▶ **Supplied text**
·····
Find more details on the project's web page.

Reverse Execution Synthesis: Automated Debugging for Arbitrarily Long Executions

One of the most energy-draining and frustrating parts of software development is playing detective with elusive bugs. We argue that automated post-mortem debugging of failures is feasible for real, in-production systems with no runtime recording. To this end, we are developing reverse execution synthesis (RES), a technique that takes a
coredump obtained after a failure and automatically computes the suffix of an execution that leads to that coredump. RES provides a way to then play back this suffix in a debugger deterministically, over and over again. We argue that the RES approach could be used to (1) automatically classify bug reports based on their root cause, (2)
automatically identify coredumps for which hardware errors (e.g., bad memory), not software bugs are to blame, and (3) ultimately help developers reproduce the root cause of the failure in order to debug it.

ADDA: Automating the Debugging of Datacenter Applications

Debugging data-intensive distributed applications running in datacenters is complex and time-consuming because developers do not have practical ways of deterministically replaying failed executions. Building such tools is hard because the non-determinism that may be tolerable on a single node is exacerbated in large clusters of interacting nodes, and datacenter applications produce terabytes of intermediate data exchanged by nodes, thus making full input recording infeasible. We introduce ADDA, replay-debugging system for datacenters that has lower recording and storage overhead than existing systems. ADDA provides "control plane" determinism, leveraging the observation that typical datacenter applications consist of a separate "control plane" and "data plane", and most bugs reside in the former. ADDA does not record "data plane" inputs, instead it synthesizes them during replay, starting from the application’s external inputs.
·····
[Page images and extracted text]
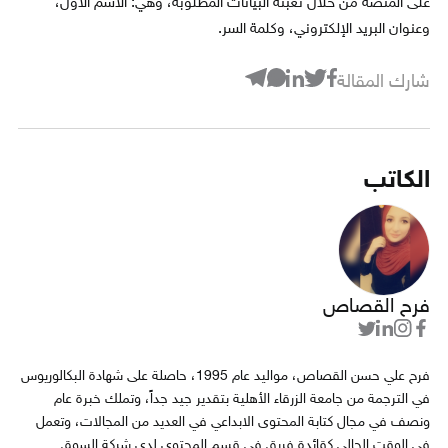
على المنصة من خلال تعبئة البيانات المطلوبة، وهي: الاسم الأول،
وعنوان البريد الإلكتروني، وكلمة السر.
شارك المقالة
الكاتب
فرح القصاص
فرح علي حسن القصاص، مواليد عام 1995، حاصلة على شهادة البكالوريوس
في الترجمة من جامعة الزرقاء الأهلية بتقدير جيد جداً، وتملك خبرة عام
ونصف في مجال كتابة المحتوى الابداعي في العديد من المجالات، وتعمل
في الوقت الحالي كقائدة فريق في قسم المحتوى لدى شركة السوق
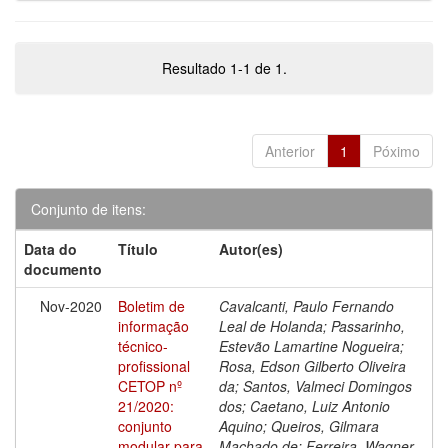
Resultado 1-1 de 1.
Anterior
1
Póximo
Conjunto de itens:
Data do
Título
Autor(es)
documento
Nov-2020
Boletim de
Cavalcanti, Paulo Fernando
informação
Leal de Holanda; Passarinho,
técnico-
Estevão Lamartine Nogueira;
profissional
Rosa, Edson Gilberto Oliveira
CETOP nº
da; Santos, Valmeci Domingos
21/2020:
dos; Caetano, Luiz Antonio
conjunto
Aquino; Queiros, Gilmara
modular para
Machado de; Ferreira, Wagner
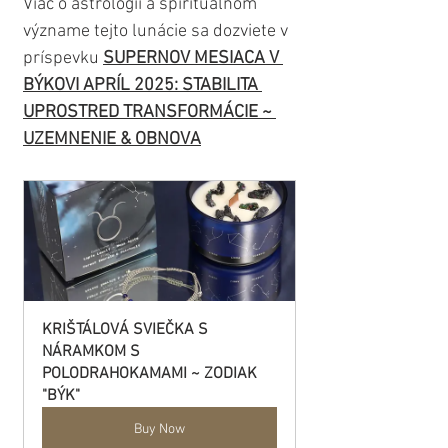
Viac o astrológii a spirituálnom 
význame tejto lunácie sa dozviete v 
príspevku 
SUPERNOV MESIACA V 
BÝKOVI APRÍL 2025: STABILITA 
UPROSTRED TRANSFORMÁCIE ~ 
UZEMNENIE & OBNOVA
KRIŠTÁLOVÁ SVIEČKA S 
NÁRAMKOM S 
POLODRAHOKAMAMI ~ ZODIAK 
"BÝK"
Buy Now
·····
▶ **Work to complete**
#1 Answer these questions about the text on automated debugging:
(a) What does reverse execution synthesis take as its starting point after a failure?
(b) Which inputs does ADDA not record?
(c) In which of the two parts of a typical datacenter application do most bugs reside?
#2 Go on with the text on automated debugging, picking up after its final sentence.

▶ **Solved tasks**
#1
(a) A coredump obtained after the failure.
(b) The "data plane" inputs, which it synthesizes during replay instead.
(c) The "control plane."

#2
Portend: Automated Classification of Data Races

Even though most data races are harmless, the harmful ones are at the heart of some of the worst concurrency bugs. Alas, spotting just the harmful data races in programs is like finding a needle in a haystack. A vast majority of the true  data races reported by state-of-the art race detectors turn out to be harmless. Portend is a tool that not only detects races but also automatically classifies them based on their potential consequences: Could they lead to crashes or hangs? Alter system state? Could their effects be visible outside the program? Are they harmless?

RaceMob: Crowdsourced Data Race Detection

RaceMob is a novel data race detector that has both low overhead and good accuracy. RaceMob first detects potential races statically (hence it has few false negatives), and then dynamically validates whether these are true races (hence has few false positives). It achieves low runtime overhead and a high degree of realism by combining real-user crowdsourcing with a new on-demand dynamic data race validation technique. RaceMob is the first data race detector that can be used always-on and in-production, while also providing better accuracy than today’s race detectors.

-Overify: Speeding Up Verification Through Compiler Optimizations

Developers today relay on automated tools to test and verify complex software systems. Such off-the-shelf tools are often too slow and hard to use, because they work on programs that were not built with verification in mind. The -Overify project researches how compilers can make programs more verification-friendly. Our prototypes show that verification speed can be improved by up to two orders of magnitude with minimal changes to the build process.

Klein: A Platform for Modular Program Analysis

Today's software systems are large and complex. No single technique suffices to analyze and test them. The Klein project aims to build a platform that breaks down this complexity into manageable parts. It allows for multiple automated verification techniques to collaborate on each part of the problem. Analysis results can be exchanged between individual program modules and between different analysis techniques. Currently, we are using Klein to apply a combination of bounded model checking and static analysis techniques to guarantee the memory safety of systems software.